Congenital Hypomyelinative Neuropathy
Congenital hypomyelinative neuropathy has a presentation in many ways similar to Werdnig-Hoffmann disease. A sensory deficit is present but is usually clinically undetectable in neonates. The first clue to the diagnosis of hypomyelinative neuropathy is a very slow motor nerve conduction or the presence of elevated cerebrospinal fluid protein in the presence of a normal white blood cell count.

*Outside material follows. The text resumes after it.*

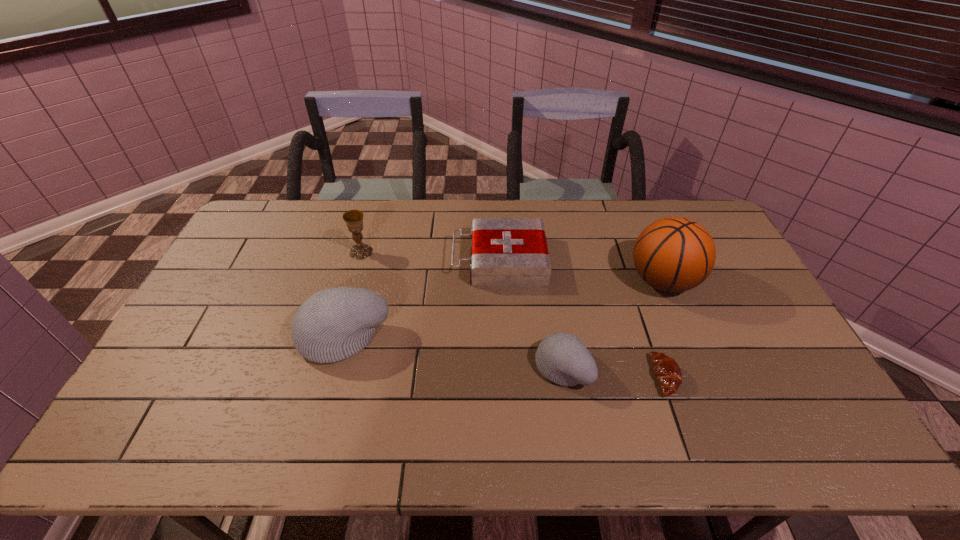
Image resolution: width=960 pixels, height=540 pixels. Find the location of `vacant region that satisfies the following two spatial constraints: 1. on the front side of the fifth tallest object; 2. on the back side of the shorter beanie`. vacant region that satisfies the following two spatial constraints: 1. on the front side of the fifth tallest object; 2. on the back side of the shorter beanie is located at coordinates (505, 367).

Locate an element on the screen. The height and width of the screenshot is (540, 960). free spot that satisfies the following two spatial constraints: 1. on the back side of the basketball; 2. on the left side of the fourth tallest object is located at coordinates (549, 280).

Where is `vacant region that satisfies the following two spatial constraints: 1. on the front side of the crescent roll; 2. on the right side of the taller beanie`? Image resolution: width=960 pixels, height=540 pixels. vacant region that satisfies the following two spatial constraints: 1. on the front side of the crescent roll; 2. on the right side of the taller beanie is located at coordinates (333, 376).

The image size is (960, 540). In order to click on free space in the image that satisfies the following two spatial constraints: 1. on the front side of the taller beanie; 2. on the left side of the crescent roll in this screenshot , I will do `click(333, 376)`.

The diagnosis is established by sural nerve biopsy. The biopsy shows little or no myelin sheath around the axons and no evidence of demyelination or onion bulb formation in sural nerve biopsy. This entity may occur sporadically or follow an autosomal recessive or dominant pattern of inheritance. In most instances, this disease is not progressive.

Acute Polyneuropathy
Acute polyneuropathy or Guillain-Barre syndrome may occur in the neonatal period and should be considered if a previously healthy neonate develops hypotonia with decreased dynamic tone after an apparent viral illness. Cerebrospinal fluid proteins are increased and motor nerve conduction is very slow after 2 weeks. These patients usually recover. This entity is very rare. Immunoglobulin is the treatment of choice for acute polyneuropathy. The effectiveness of immunoglobulin in the neonatal period is unknown.

Chronic Inflammatory Demyelinating Polyneuropathy
Chronic inflammatory demyelinating polyneuropathy presents very much like acute polyneuropathy in a newborn. It is the history of chronicity or recurrence as the patient gets older that raises the possibility of this diagnosis. Nerve conduction is decreased. Nerve biopsy shows decreased myelin, evidence of segmental demyelination and remyelination, and subperineural and endoneural edema with inflammatory cells. The diagnosis is established by sural nerve biopsy. Treatment with steroids is effective.